In a similar manner Gnuplot and Gruff also support plotting of categorical variables.

An additional work I did was to add Gruff with Daru. Now one can plot vectors and dataframes also using Gruff.

See more notebooks on visualizing categorical data with Daru here.

Regression with categorical data

Now categorical data is supported in multiple linear regression and generalized linear models (GLM) in Statsample and Statsample-GLM.

A new formula language (like that used in R or Patsy) has been introduced to ease the task of specifying regressions.

Now there’s no need to manually create a dataframe for regression.

1
2
3
4
5
6
7
require 'statsample-glm'

formula = 'OutcomeType_Adoption~AnimalType+Breed+AgeuponOutcome(Weeks)+Color+SexuponOutcome'
glm_adoption = Statsample::GLM::Regression.new formula, train, :logistic
glm_adoption.model.coefficients :hash

#=> {:AnimalType_Cat=>0.8376443692275163, :"Breed_Pit Bull Mix"=>0.28200753488859803, :"Breed_German Shepherd Mix"=>1.0518504638731023, :"Breed_Chihuahua Shorthair Mix"=>1.1960242033878856, :"Breed_Labrador Retriever Mix"=>0.445803000000512, :"Breed_Domestic Longhair Mix"=>1.898703165797653, :"Breed_Siamese Mix"=>1.5248210169271197, :"Breed_Domestic Medium Hair Mix"=>-0.19504965010288533, :Breed_other=>0.7895601504638325, :"Color_Blue/White"=>0.3748263925801828, :Color_Tan=>0.11356334165122918, :"Color_Black/Tan"=>-2.6507089126322114, :"Color_Blue Tabby"=>0.5234717706465536, :"Color_Brown Tabby"=>0.9046099720184905, :Color_White=>0.07739310267363662, :Color_Black=>0.859906249787038, :Color_Brown=>-0.003740755055106689, :"Color_Orange Tabby/White"=>0.2336674067343927, :"Color_Black/White"=>0.22564205490196415, :"Color_Brown Brindle/White"=>-0.6744314269278774, :"Color_Orange Tabby"=>2.063785952843677, :"Color_Chocolate/White"=>0.6417921901449108, :Color_Blue=>-2.1969040091451704, :Color_Calico=>-0.08386525532631824, :"Color_Brown/Black"=>0.35936722899161305, :Color_Tricolor=>-0.11440457799048752, :"Color_White/Black"=>-2.3593561796090383, :Color_Tortie=>-0.4325130799770577, :"Color_Tan/White"=>0.09637439333330515, :"Color_Brown Tabby/White"=>0.12304448360566177, :"Color_White/Brown"=>0.5867441296328475, :Color_other=>0.08821407092892847, :"SexuponOutcome_Spayed Female"=>0.32626712478395975, :"SexuponOutcome_Intact Male"=>-3.971505056680895, :"SexuponOutcome_Intact Female"=>-3.619095491410668, :SexuponOutcome_Unknown=>-102.73807712615843, :"AgeuponOutcome(Weeks)"=>-0.006959545305620043}

Additionally, through the work of Alexej Grossmann, one can also predict on new data using the model.

1
2
3
predict = glm_adoption.predict test
predict.map! { |i| i < 0.5 ? 0 : 1 }
predict.head 5

This, I believe, makes Statsample-GLM very convenient to use.

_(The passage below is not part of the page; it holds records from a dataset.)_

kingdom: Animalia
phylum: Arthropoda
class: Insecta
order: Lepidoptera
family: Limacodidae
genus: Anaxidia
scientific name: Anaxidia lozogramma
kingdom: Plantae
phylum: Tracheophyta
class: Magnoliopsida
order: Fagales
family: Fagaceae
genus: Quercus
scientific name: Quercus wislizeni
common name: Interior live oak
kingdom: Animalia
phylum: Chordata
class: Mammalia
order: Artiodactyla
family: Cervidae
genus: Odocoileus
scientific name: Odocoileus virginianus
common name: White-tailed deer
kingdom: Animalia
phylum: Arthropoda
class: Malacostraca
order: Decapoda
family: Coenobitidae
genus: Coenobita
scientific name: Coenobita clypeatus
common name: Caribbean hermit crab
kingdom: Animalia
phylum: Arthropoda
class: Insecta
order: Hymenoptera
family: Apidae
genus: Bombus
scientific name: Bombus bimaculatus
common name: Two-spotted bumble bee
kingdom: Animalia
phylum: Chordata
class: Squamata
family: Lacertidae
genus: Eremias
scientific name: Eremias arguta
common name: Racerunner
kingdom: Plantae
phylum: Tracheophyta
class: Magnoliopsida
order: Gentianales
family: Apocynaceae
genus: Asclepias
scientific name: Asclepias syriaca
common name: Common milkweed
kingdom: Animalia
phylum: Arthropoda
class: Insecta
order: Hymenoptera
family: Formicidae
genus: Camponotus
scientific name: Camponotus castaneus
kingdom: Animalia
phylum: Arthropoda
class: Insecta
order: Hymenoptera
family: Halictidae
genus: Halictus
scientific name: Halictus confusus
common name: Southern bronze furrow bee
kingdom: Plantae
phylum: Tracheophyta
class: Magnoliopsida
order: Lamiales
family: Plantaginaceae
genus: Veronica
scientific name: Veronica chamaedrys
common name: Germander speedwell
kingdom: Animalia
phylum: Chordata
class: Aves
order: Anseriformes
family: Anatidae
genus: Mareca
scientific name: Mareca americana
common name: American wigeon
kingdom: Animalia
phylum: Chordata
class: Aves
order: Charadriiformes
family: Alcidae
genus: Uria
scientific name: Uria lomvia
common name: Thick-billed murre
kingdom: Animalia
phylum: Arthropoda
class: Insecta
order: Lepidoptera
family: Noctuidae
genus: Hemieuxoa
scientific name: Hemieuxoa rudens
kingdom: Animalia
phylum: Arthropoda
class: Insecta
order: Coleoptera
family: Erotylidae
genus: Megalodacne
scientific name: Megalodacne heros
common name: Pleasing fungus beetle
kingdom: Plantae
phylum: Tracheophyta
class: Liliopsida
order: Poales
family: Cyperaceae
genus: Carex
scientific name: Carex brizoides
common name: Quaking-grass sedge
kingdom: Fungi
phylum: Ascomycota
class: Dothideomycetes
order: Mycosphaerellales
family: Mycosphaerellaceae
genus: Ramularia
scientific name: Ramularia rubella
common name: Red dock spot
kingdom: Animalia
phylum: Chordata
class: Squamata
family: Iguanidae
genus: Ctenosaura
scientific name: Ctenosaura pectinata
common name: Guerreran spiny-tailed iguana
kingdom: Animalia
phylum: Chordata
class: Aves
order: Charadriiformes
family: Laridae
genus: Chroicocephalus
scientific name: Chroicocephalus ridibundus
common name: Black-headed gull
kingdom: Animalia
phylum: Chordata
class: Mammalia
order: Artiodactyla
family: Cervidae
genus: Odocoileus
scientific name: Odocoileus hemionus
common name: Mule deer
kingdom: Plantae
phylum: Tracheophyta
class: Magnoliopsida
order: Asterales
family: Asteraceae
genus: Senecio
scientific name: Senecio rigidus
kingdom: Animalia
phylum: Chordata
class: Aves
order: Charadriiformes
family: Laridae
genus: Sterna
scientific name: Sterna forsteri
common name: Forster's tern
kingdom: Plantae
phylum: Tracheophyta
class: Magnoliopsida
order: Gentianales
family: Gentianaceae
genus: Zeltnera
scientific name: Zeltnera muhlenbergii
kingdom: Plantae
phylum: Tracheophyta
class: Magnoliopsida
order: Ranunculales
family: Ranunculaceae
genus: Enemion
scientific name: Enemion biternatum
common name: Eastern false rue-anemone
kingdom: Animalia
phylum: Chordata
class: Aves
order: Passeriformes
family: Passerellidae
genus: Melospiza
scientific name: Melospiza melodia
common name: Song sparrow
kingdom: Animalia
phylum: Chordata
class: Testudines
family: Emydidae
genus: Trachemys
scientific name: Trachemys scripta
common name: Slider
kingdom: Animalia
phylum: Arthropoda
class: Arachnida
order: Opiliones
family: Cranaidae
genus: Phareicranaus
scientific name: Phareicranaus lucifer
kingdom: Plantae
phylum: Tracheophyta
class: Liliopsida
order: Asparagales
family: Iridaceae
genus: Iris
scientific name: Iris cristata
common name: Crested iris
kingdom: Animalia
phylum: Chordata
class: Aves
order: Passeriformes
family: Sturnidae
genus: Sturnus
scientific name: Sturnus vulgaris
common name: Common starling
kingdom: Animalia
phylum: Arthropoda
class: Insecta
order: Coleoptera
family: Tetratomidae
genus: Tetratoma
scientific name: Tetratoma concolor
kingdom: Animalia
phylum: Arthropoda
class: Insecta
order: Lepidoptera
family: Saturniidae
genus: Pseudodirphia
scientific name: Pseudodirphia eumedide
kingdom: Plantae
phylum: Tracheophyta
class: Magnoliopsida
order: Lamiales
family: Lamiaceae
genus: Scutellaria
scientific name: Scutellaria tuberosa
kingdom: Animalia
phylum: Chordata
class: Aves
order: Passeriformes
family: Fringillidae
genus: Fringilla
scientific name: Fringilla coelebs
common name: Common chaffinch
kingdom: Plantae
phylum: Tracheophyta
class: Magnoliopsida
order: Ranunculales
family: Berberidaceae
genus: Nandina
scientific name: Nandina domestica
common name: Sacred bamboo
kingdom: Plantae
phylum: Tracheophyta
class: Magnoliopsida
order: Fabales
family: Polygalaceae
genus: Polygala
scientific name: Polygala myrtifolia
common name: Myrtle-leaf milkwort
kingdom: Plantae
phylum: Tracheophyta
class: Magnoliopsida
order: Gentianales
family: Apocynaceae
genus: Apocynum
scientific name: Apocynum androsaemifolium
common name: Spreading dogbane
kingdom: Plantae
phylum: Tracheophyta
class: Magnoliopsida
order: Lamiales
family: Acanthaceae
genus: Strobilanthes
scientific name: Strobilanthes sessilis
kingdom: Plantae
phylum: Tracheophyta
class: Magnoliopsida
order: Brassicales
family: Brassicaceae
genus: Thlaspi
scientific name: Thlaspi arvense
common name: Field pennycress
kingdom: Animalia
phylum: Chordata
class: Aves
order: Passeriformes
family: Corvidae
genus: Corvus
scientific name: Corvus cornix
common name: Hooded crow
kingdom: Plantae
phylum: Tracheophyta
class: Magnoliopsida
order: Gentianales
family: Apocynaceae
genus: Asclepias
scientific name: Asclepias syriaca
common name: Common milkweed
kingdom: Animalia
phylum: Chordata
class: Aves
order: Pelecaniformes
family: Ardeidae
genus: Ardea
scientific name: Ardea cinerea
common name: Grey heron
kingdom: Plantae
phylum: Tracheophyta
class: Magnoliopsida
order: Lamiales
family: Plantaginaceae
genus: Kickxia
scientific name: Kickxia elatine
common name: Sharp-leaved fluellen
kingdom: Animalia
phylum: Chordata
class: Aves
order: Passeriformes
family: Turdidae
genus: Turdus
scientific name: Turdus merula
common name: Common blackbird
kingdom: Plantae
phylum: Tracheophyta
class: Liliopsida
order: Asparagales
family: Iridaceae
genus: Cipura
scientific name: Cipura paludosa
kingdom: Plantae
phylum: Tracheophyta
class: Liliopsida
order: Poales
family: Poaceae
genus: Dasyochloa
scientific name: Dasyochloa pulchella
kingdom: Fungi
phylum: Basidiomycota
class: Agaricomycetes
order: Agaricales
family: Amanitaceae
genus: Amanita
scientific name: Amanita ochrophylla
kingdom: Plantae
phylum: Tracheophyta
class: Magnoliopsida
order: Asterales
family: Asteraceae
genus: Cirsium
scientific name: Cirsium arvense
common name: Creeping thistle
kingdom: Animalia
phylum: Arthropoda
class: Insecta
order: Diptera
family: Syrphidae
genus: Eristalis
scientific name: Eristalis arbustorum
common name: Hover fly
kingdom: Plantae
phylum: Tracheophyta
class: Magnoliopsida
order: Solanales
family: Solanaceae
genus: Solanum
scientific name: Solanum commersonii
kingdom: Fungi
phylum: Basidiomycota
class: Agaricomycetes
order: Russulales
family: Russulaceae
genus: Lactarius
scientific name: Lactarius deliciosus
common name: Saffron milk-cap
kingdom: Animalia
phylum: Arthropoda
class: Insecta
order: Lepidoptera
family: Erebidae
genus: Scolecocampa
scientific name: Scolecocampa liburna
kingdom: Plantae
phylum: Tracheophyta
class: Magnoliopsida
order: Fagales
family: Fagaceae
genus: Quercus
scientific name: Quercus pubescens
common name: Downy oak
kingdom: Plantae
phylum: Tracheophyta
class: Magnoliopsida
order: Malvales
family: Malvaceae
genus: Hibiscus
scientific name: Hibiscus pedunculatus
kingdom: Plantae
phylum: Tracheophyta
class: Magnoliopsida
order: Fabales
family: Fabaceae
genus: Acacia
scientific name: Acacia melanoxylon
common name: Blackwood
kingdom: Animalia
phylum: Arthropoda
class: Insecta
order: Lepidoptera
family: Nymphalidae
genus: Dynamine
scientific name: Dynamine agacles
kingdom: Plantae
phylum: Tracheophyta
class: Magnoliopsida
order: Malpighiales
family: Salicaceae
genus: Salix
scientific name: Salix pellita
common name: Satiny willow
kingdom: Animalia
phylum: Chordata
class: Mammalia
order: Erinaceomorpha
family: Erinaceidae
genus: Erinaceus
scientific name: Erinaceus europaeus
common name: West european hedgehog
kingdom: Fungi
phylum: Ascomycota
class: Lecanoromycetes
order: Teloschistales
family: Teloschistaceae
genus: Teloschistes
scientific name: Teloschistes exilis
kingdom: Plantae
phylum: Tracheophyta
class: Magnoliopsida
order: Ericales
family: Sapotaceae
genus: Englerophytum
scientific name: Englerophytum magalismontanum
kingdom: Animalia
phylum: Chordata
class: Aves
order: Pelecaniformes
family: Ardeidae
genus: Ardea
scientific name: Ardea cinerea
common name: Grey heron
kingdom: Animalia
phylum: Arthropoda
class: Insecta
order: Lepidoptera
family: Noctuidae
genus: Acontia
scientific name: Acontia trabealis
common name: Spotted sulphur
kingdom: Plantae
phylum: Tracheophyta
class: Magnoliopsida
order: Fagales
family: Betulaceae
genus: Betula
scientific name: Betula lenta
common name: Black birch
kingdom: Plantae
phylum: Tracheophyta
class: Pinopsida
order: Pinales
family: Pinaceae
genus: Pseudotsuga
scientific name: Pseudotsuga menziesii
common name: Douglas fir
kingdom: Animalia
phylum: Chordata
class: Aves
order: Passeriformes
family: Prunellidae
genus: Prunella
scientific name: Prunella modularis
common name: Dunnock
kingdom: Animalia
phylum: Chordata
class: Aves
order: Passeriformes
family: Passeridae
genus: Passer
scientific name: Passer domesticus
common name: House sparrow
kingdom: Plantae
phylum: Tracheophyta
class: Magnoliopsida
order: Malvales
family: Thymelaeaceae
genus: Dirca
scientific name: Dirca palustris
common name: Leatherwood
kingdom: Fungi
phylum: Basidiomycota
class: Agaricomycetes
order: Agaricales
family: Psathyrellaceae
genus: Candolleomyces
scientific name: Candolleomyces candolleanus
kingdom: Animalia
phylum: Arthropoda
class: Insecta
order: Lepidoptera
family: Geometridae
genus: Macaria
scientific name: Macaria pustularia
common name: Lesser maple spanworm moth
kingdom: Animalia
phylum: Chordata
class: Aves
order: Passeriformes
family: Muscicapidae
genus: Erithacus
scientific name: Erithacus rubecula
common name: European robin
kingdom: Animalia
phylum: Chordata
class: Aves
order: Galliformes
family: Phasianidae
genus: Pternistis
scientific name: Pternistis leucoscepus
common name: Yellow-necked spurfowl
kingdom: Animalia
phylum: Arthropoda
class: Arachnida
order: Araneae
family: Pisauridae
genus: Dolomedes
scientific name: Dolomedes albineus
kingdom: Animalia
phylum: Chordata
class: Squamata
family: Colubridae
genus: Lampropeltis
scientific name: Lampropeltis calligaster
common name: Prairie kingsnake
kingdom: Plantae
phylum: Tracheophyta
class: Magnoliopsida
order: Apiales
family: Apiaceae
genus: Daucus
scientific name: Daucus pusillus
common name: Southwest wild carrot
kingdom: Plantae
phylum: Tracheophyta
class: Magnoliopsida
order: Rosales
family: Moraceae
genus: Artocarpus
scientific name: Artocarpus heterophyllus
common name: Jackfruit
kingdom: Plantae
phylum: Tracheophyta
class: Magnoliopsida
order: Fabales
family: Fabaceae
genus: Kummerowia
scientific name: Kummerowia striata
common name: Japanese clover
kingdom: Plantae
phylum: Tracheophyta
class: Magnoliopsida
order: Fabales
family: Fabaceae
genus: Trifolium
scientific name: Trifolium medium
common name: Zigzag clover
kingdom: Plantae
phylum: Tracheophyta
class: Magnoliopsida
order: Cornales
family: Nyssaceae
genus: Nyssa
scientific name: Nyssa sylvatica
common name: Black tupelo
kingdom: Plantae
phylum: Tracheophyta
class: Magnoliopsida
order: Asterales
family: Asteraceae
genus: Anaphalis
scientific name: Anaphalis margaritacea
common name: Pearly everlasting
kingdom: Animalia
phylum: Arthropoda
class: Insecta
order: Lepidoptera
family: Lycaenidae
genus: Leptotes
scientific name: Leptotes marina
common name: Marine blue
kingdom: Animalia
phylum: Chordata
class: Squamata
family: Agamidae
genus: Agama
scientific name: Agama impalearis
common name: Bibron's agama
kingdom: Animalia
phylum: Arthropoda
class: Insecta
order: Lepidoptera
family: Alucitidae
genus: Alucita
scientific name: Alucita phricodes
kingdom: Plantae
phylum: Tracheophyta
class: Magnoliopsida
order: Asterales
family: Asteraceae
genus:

See this for a complete example.

Other

In addition to the aforementioned, there are some other considerable changes:

Documentation

You can read about all my work in detail here.. Additionally, my project page can be found here.

I hope with these additions one will be able to see data more clearly with Daru.